EXERCISE MATERIAL
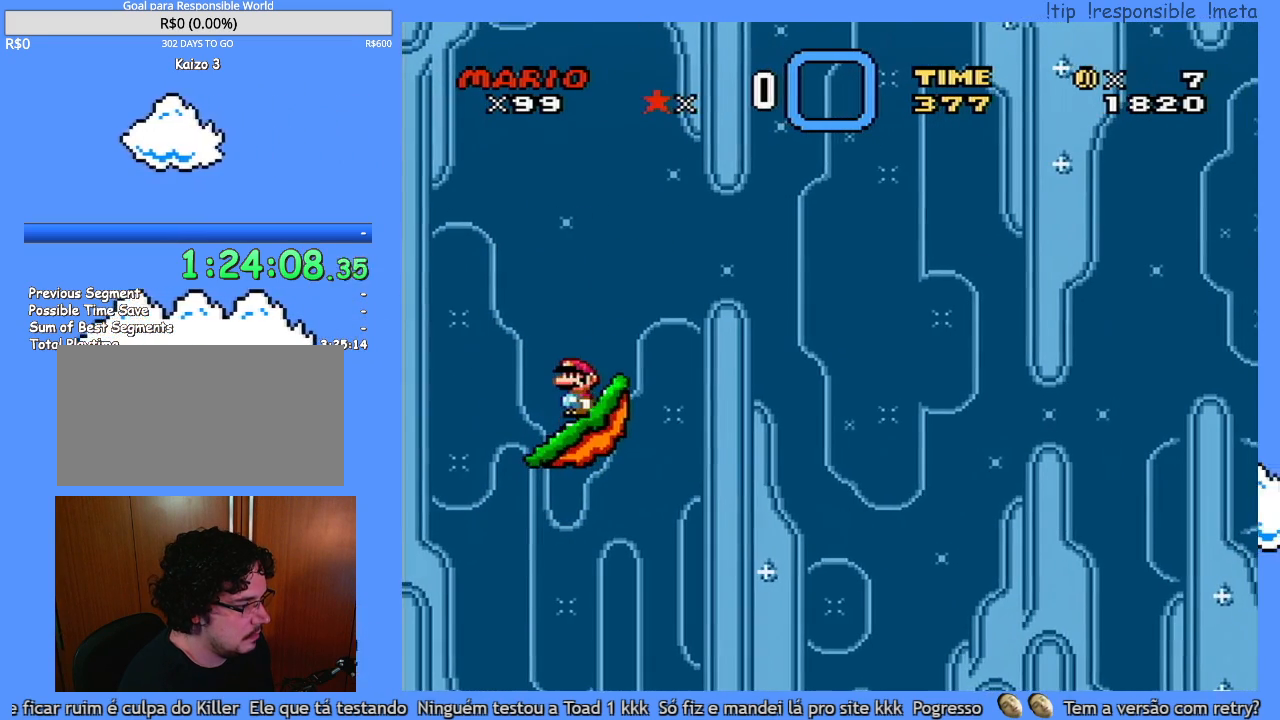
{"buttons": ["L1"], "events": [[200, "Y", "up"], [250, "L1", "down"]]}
--
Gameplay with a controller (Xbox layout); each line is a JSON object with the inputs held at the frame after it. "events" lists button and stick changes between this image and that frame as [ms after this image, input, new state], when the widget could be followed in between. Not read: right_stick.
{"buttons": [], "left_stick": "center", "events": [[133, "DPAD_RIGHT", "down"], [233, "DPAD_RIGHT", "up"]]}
...
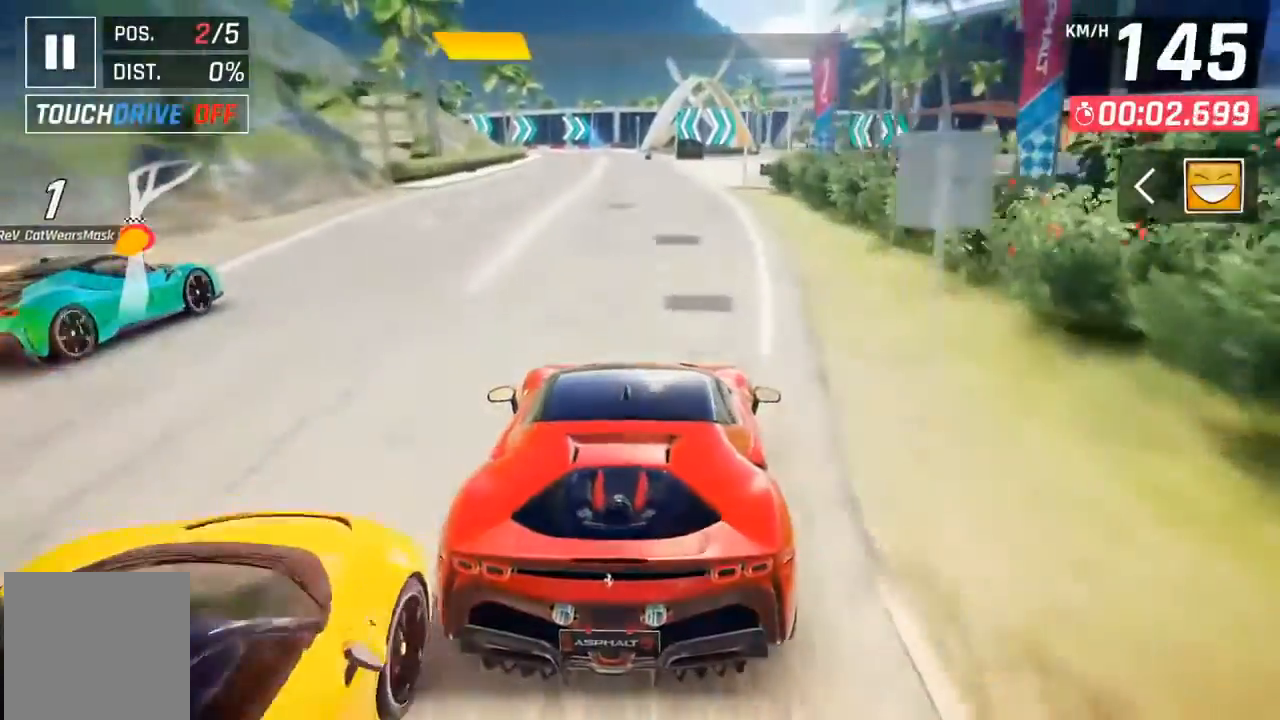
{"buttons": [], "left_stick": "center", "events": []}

AIM OF THE TASK
Where a line of the records holds the word "down", copy that line.

RESULT
{"buttons": ["L1"], "events": [[200, "Y", "up"], [250, "L1", "down"]]}
{"buttons": [], "left_stick": "center", "events": [[133, "DPAD_RIGHT", "down"], [233, "DPAD_RIGHT", "up"]]}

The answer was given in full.